Again, just shake those ingredients with ice and strain into a chilled cocktail glass.

If you still fancy more after those, you should get yourself the aforementioned Savoy Cocktail Book, which is still in print and available to buy.  As the introduction to the original edition described it:

Being in the main a complete compendium of the Cocktails, Rickeys, Daisies, Slings, Shrubs, Smashes, Fizzes, Juleps, Cobblers, Fixers and other Drinks, known and vastly appreciated in this year of grace 1930, with sundry notes of amusements and interest concerning them, together with Observations upon Wines and their special occasions.  Being in the particular an elucidation of the Manners and Customs of people of quality in a period of some equality.

Now, if that doesn't sell it to you, I don't know what will.



  1. How absolutely lovely! I think it much better that you just enjoyed the ambience rather than messing about with taking photos. The Savoy's photos capture it all so well anyway. Love your look for the event - hair, striking dress, jewellery. Was the white light above your glass, a purposeful thing for "White Lady"? Very clever. The introduction to the cocktail book is brilliant. "...this year of grace 1930" (now, that's a bygone phrase and idea!)

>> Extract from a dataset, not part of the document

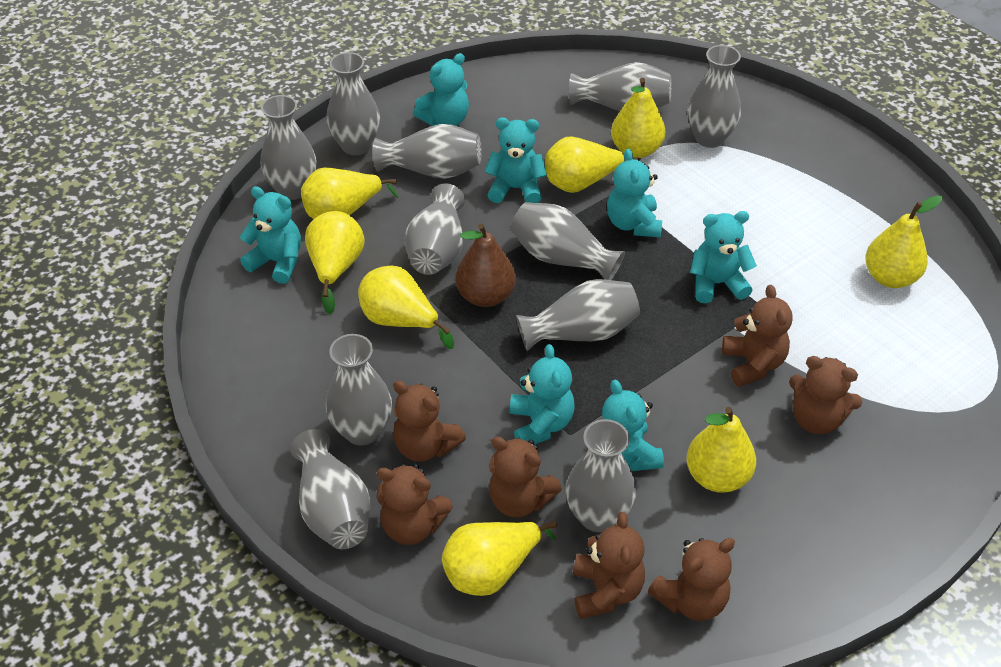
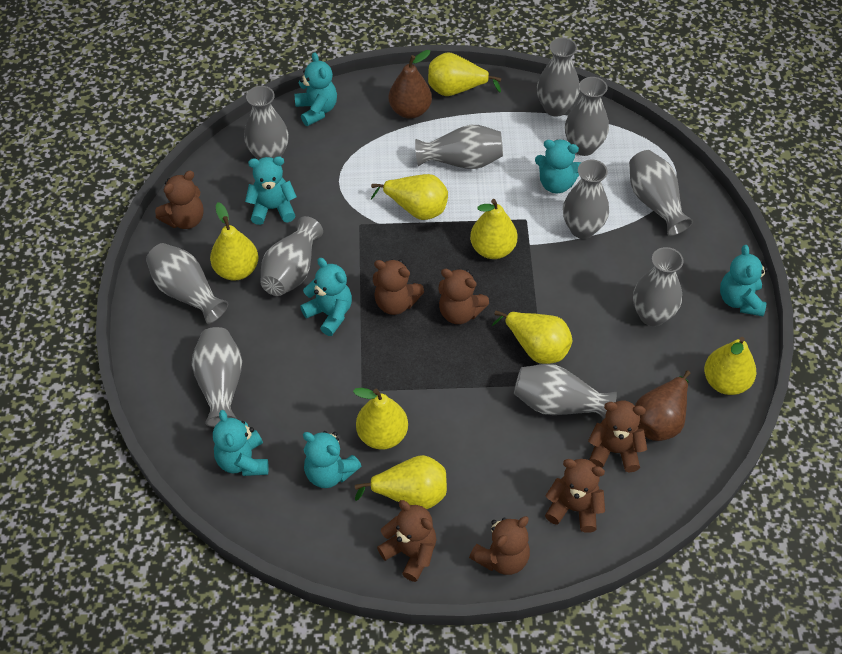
brown pear: [455,224,516,307] = 1 -> [389,50,432,119] [635,370,690,441] = 2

  2. I meant to also agree about the letter addressed to "The Greatest Hotel in London". I would love to have been the person at the post office, making the suggestion of The Savoy. Hmmm ... gets me thinking about what other directing one could do.

  3. I loved "this year of grace" phrase too. Maybe we should reintroduce it. And people couldn't really complain of it being discriminatory against non-religious people or certain religions. It's not like saying "in the year of our Lord"...

    And I can just imagine you working at the sorting office! Your colleagues would grumble about the inconvenience but you would be all excited by the challenge. I've heard a couple of lovely stories along those lines, of mail making it successfully with the most rudimentary of information in the address.